# TASK GOAL
Report how many lines in the listing below contain the string "fill". Case counts, and the answer should be the number alone.

# THE INPUT

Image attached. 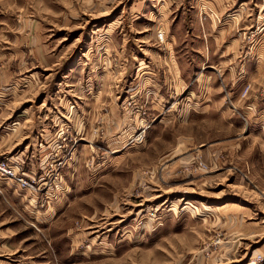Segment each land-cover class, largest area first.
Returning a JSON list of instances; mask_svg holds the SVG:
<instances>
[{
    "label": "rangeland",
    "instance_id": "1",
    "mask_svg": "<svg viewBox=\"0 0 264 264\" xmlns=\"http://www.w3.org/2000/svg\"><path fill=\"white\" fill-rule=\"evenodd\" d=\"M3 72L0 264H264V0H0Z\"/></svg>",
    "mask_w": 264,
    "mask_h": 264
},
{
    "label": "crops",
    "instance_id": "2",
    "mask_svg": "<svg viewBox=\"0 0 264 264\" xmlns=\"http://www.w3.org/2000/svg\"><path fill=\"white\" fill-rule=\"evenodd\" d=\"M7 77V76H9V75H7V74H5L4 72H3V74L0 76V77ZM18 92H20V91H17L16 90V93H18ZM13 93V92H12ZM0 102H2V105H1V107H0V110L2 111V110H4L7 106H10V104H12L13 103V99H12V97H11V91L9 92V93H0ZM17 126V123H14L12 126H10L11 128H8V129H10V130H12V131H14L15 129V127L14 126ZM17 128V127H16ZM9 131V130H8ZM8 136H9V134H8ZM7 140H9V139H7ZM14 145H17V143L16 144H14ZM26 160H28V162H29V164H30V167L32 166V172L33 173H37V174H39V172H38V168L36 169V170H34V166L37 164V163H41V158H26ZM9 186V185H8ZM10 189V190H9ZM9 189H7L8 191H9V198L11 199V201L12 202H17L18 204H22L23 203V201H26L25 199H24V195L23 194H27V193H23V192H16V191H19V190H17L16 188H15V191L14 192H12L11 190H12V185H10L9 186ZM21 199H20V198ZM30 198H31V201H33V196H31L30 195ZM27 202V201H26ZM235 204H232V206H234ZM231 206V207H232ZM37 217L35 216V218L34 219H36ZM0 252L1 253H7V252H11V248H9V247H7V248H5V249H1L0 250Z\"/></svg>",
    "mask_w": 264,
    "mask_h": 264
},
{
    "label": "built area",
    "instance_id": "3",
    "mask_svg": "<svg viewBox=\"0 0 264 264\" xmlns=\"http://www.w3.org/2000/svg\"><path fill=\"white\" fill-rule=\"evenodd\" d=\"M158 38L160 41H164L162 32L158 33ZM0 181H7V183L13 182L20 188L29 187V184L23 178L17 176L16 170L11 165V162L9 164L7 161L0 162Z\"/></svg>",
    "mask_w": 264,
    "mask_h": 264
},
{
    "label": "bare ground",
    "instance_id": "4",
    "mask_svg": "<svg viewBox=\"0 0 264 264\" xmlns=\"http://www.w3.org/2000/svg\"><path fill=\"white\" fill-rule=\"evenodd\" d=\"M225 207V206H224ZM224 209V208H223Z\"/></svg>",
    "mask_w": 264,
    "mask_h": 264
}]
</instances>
--
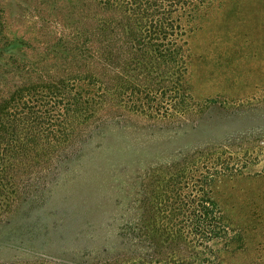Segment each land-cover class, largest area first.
* * *
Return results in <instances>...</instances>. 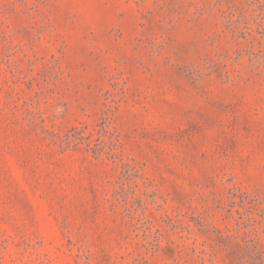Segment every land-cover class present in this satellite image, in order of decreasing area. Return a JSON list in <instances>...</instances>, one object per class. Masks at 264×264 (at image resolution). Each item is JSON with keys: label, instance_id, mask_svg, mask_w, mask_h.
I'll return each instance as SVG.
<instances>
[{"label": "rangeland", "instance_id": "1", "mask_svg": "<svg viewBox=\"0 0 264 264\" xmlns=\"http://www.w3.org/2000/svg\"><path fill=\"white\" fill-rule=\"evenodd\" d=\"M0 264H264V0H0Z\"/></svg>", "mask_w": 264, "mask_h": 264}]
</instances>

# RESULT OF THE TASK
5